In a recent couple of posts (here and here), Johnnie Moore explains why he so dislikes panel sessions at meetings and conferences. And why these – like other formats that marginalize ‘audience’ participation - fall so far short of common-or-garden conversation as an effective and engaging mode of communication.
“They [the audience] probably deep down want conversation, but the whole format deprives them of it. Starved of relationship, of course they struggle to relate successfully to others in the room.
I'll go a bit further with this. The panellists themselves probably want a conversation too, but are onstage and self-conscious, so they give a performance of a conversation instead of having
a real one.”
I agree wholeheartedly with Moore on this. And with the general thrust of his argument.

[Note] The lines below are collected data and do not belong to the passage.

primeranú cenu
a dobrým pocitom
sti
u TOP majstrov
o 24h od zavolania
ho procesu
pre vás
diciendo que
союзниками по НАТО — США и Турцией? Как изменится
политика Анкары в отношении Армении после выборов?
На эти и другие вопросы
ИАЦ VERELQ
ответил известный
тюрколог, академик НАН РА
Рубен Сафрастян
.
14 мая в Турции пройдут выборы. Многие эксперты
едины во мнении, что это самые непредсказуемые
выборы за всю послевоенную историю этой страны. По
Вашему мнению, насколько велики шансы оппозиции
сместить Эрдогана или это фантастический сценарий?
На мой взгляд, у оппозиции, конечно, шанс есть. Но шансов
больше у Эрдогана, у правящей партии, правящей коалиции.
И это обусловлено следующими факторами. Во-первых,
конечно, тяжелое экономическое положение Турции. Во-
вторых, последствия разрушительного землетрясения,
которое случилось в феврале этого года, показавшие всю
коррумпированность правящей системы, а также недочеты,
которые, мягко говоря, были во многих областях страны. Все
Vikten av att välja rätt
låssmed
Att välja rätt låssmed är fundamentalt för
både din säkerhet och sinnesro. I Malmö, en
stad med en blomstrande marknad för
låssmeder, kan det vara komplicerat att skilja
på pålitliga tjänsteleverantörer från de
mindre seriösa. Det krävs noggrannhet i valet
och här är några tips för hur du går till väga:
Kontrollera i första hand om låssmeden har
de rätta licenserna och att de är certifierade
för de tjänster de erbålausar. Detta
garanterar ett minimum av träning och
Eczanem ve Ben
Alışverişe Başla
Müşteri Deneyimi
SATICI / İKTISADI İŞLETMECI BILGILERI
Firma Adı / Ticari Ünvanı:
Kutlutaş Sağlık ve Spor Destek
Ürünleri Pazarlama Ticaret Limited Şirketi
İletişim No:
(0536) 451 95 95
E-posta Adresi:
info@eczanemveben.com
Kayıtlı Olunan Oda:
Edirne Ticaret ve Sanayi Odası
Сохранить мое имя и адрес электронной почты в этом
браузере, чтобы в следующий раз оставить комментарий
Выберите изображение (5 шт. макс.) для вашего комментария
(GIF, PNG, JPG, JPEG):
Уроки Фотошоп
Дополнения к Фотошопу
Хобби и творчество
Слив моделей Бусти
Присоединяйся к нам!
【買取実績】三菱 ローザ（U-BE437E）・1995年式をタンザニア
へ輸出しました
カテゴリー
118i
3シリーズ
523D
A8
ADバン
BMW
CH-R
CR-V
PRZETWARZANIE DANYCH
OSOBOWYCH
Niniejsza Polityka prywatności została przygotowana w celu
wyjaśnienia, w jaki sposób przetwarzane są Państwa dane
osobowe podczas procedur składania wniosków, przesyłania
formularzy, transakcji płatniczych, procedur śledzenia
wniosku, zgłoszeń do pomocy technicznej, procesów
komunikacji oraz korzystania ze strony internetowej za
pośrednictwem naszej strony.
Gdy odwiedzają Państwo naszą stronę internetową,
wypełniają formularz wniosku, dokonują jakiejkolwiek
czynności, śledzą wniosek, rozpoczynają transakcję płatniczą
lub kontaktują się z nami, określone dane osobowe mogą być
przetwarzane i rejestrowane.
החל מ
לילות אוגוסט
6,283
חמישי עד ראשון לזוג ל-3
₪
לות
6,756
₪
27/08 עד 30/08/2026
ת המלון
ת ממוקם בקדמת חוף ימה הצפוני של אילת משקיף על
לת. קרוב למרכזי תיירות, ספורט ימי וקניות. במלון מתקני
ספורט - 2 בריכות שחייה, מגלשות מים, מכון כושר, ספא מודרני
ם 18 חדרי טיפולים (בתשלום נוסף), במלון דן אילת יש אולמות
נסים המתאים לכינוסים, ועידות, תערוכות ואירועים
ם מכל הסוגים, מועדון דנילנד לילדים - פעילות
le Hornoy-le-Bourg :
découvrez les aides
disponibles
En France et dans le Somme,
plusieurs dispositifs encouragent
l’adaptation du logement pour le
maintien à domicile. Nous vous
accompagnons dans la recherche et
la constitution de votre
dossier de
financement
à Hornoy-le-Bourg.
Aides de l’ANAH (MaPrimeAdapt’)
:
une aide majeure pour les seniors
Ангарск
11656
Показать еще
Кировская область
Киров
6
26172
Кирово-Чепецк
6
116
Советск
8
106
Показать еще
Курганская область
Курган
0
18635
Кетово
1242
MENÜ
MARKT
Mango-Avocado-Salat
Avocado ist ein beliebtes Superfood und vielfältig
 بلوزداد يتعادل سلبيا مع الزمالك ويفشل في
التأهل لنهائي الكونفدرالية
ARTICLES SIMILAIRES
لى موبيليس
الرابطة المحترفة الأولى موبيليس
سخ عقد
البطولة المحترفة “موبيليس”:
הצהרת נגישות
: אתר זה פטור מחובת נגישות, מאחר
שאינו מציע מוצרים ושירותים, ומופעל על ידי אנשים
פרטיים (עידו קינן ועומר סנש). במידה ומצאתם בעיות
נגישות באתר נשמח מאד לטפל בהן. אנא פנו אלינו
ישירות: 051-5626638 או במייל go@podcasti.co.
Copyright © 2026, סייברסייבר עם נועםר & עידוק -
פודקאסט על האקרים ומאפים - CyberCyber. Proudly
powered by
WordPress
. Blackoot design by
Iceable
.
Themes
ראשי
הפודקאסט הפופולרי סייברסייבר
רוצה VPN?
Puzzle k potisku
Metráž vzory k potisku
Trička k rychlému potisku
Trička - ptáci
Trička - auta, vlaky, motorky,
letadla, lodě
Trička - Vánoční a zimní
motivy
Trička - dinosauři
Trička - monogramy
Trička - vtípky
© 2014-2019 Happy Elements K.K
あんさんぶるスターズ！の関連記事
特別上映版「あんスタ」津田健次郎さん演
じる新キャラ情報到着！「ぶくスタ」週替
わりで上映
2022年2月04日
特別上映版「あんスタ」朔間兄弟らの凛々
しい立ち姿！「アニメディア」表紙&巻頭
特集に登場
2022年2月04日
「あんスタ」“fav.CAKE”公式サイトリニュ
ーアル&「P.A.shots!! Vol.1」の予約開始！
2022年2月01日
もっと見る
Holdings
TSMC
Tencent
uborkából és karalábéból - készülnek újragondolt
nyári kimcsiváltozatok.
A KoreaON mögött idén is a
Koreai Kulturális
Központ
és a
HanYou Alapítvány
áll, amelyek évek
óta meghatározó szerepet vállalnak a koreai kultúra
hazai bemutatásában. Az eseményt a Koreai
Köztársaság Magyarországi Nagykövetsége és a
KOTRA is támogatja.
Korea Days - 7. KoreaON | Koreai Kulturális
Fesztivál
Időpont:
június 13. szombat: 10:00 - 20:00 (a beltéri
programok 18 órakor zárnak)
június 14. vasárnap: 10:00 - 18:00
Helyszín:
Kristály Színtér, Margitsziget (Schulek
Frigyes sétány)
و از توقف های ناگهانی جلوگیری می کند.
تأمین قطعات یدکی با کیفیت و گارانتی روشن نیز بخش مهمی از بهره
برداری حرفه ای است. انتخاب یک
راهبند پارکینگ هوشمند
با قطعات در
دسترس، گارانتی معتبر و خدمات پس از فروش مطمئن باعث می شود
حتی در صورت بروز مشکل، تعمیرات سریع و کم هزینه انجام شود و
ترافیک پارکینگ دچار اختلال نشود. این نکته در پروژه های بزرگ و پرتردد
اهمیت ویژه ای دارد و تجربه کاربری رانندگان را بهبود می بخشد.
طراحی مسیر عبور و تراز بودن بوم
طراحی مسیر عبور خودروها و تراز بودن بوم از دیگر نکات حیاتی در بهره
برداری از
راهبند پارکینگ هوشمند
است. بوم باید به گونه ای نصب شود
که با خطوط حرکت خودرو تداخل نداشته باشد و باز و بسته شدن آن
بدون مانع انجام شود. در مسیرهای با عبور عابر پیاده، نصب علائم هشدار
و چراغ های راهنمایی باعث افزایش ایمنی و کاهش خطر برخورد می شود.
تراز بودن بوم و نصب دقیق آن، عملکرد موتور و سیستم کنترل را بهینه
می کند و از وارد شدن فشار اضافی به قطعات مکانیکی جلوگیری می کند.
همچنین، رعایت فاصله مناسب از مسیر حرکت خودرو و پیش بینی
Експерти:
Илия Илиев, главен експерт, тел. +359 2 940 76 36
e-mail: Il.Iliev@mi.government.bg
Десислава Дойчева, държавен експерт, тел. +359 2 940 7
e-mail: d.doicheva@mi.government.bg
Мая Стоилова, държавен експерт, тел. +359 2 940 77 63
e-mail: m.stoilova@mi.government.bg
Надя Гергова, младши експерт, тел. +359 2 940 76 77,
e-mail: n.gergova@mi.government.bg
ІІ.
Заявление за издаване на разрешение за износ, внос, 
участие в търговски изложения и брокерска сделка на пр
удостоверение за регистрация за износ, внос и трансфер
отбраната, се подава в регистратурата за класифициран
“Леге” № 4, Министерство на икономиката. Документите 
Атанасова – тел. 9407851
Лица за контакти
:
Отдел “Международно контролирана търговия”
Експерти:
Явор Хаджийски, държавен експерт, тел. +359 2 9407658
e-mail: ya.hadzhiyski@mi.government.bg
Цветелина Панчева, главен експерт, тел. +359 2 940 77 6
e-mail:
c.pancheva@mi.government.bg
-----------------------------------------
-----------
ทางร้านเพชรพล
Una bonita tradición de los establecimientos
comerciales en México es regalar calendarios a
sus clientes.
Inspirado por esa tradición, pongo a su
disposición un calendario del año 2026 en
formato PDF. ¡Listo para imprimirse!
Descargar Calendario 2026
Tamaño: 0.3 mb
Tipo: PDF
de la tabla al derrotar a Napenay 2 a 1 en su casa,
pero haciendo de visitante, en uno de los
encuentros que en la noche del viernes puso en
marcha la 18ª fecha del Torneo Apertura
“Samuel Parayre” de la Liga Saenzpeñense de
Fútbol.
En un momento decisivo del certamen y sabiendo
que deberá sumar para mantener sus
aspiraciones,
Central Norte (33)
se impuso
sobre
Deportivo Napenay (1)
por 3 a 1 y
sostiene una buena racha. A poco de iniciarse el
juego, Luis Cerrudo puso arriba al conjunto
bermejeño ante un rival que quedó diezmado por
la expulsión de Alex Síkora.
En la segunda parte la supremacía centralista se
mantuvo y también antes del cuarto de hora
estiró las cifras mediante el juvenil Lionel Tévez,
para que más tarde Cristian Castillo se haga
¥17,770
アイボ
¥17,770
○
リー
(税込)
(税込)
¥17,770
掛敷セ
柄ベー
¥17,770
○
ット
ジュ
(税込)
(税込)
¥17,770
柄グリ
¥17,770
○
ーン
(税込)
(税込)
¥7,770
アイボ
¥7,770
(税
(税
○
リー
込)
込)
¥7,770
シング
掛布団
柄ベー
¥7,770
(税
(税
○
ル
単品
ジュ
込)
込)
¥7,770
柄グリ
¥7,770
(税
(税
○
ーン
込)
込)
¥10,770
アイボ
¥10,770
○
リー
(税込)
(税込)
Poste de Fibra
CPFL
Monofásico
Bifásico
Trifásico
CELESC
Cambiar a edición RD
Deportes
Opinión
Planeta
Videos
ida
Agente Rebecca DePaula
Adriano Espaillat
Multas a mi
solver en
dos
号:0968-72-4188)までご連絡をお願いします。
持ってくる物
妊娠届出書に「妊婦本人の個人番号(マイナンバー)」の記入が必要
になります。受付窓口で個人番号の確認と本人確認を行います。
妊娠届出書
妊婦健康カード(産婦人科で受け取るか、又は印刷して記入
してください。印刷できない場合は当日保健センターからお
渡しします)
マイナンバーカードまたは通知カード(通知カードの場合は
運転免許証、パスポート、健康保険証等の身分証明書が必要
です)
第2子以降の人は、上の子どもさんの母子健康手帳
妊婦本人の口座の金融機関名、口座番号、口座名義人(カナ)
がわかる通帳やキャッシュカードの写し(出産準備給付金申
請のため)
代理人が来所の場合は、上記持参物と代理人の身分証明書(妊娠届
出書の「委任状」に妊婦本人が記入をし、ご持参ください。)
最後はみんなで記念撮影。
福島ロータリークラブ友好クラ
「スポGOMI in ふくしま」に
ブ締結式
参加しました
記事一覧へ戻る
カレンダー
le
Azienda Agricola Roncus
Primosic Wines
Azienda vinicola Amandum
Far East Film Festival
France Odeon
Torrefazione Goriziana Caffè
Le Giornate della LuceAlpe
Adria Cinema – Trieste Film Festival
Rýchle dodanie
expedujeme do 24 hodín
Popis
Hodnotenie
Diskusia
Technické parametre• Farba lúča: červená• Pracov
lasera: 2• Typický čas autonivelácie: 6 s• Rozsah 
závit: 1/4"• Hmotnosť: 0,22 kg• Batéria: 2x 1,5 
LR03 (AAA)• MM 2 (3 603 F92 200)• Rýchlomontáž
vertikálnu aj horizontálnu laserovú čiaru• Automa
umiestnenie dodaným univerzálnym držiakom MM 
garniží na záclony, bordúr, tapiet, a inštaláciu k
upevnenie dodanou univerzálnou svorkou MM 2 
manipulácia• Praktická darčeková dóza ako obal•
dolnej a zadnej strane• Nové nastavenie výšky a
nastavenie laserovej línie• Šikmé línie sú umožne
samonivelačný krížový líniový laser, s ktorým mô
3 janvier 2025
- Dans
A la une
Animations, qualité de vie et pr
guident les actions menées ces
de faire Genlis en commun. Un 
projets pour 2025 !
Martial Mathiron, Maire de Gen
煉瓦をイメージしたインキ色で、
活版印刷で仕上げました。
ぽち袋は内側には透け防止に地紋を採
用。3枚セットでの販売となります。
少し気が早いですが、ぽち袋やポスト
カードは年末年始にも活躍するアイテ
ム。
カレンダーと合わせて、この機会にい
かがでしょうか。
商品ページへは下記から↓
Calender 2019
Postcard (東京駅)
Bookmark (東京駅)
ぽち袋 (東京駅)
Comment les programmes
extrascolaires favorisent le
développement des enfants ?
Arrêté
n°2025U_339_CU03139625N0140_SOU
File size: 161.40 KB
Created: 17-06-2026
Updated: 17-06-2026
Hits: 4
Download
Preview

Such ‘broadcasts’ act solely as invitations for people to have conversations with each other – although this is usually an unspoken (and probably unrecognized) role. It’s in the give-and-take of ordinary, everyday conversation, that real communication happens. As Moore again observes,
“When finally we break for drinks and the ability to converse in small groups, the energy level just shoots up.”
If such conversations reflect and endorse the broad thrust of ‘the message’, action is likely to proceed broadly in line with the ways intended – although outcomes might not! If though, as is often the case, other themes emerge through the conversational process, then it is these that will shape people’s ongoing interactions and responses.
Communication is a relational practice. And no amount of staging – whether through crafting the content, polishing the presentation or perfecting the performance - can create the conditions for this to take place. And so, as regards leadership communication (and to paraphrase Lois Kelly says in “Beyond Buzz”), the conversations are the work.